## Data supplied
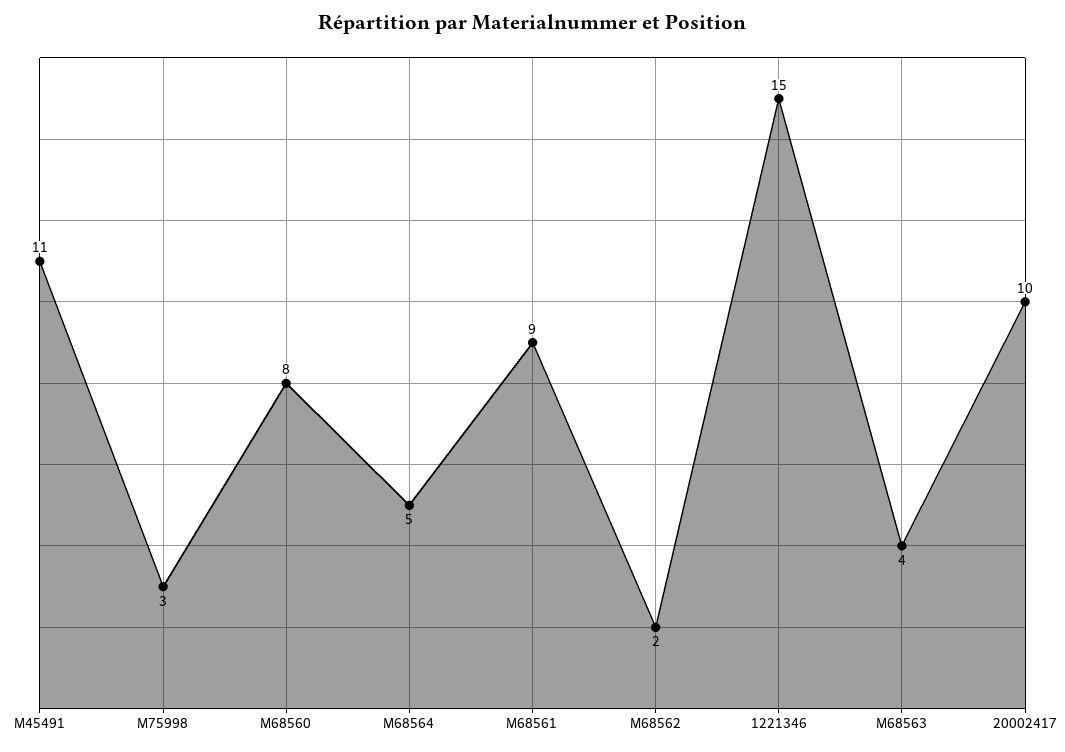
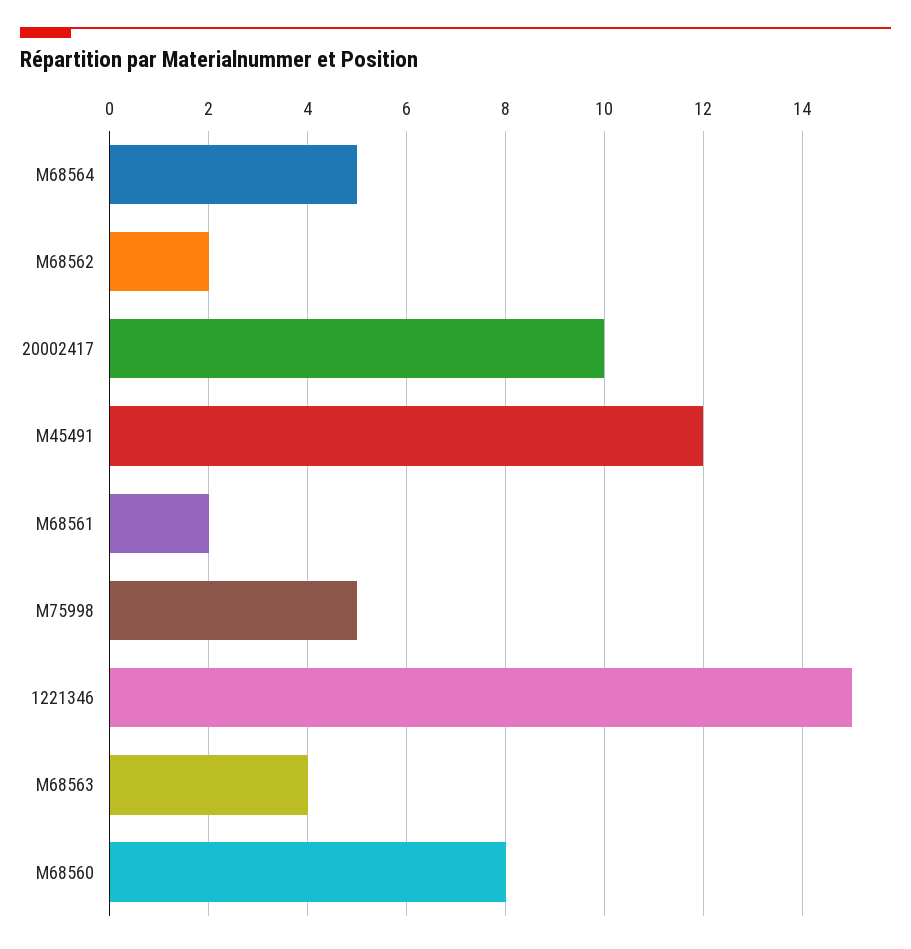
  {
-   "M45491": 11,
+   "M45491": 12,
-   "M75998": 3,
+   "M75998": 5,
    "M68560": 8,
    "M68564": 5,
-   "M68561": 9,
+   "M68561": 2,
    "M68562": 2,
    "1221346": 15,
    "M68563": 4,
    "20002417": 10
  }

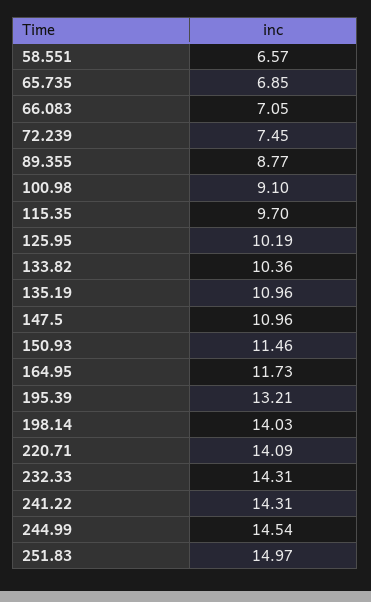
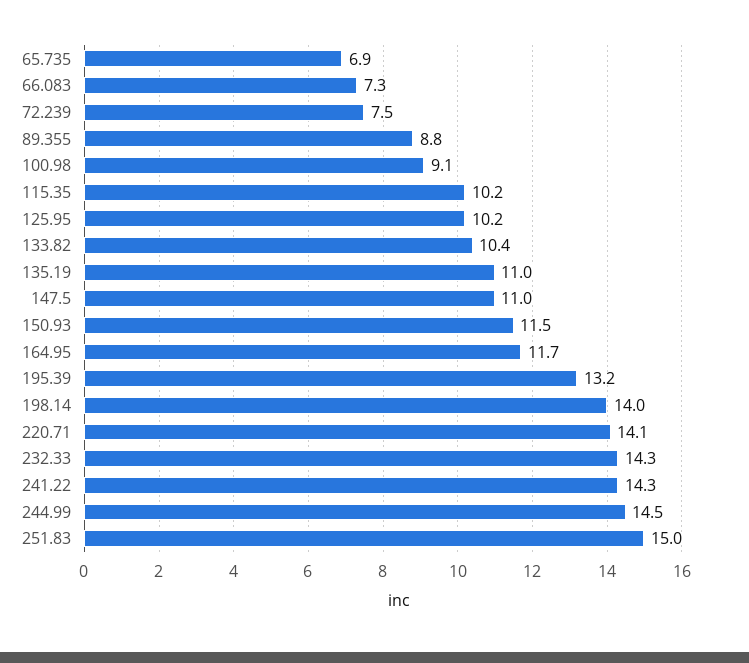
  {
-   "58.551": 6.57,
    "65.735": 6.85,
-   "66.083": 7.05,
+   "66.083": 7.3,
    "72.239": 7.45,
    "89.355": 8.77,
    "100.98": 9.1,
-   "115.35": 9.7,
+   "115.35": 10.2,
    "125.95": 10.19,
    "133.82": 10.36,
    "135.19": 10.96,
    "147.5": 10.96,
    "150.93": 11.46,
    "164.95": 11.73,
    "195.39": 13.21,
    "198.14": 14.03,
    "220.71": 14.09,
    "232.33": 14.31,
    "241.22": 14.31,
    "244.99": 14.54,
    "251.83": 14.97
  }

## Exercise objective
Please reproduce the records above exactly, leaving out every picture.

## Expected output
  {
-   "M45491": 11,
+   "M45491": 12,
-   "M75998": 3,
+   "M75998": 5,
    "M68560": 8,
    "M68564": 5,
-   "M68561": 9,
+   "M68561": 2,
    "M68562": 2,
    "1221346": 15,
    "M68563": 4,
    "20002417": 10
  }

  {
-   "58.551": 6.57,
    "65.735": 6.85,
-   "66.083": 7.05,
+   "66.083": 7.3,
    "72.239": 7.45,
    "89.355": 8.77,
    "100.98": 9.1,
-   "115.35": 9.7,
+   "115.35": 10.2,
    "125.95": 10.19,
    "133.82": 10.36,
    "135.19": 10.96,
    "147.5": 10.96,
    "150.93": 11.46,
    "164.95": 11.73,
    "195.39": 13.21,
    "198.14": 14.03,
    "220.71": 14.09,
    "232.33": 14.31,
    "241.22": 14.31,
    "244.99": 14.54,
    "251.83": 14.97
  }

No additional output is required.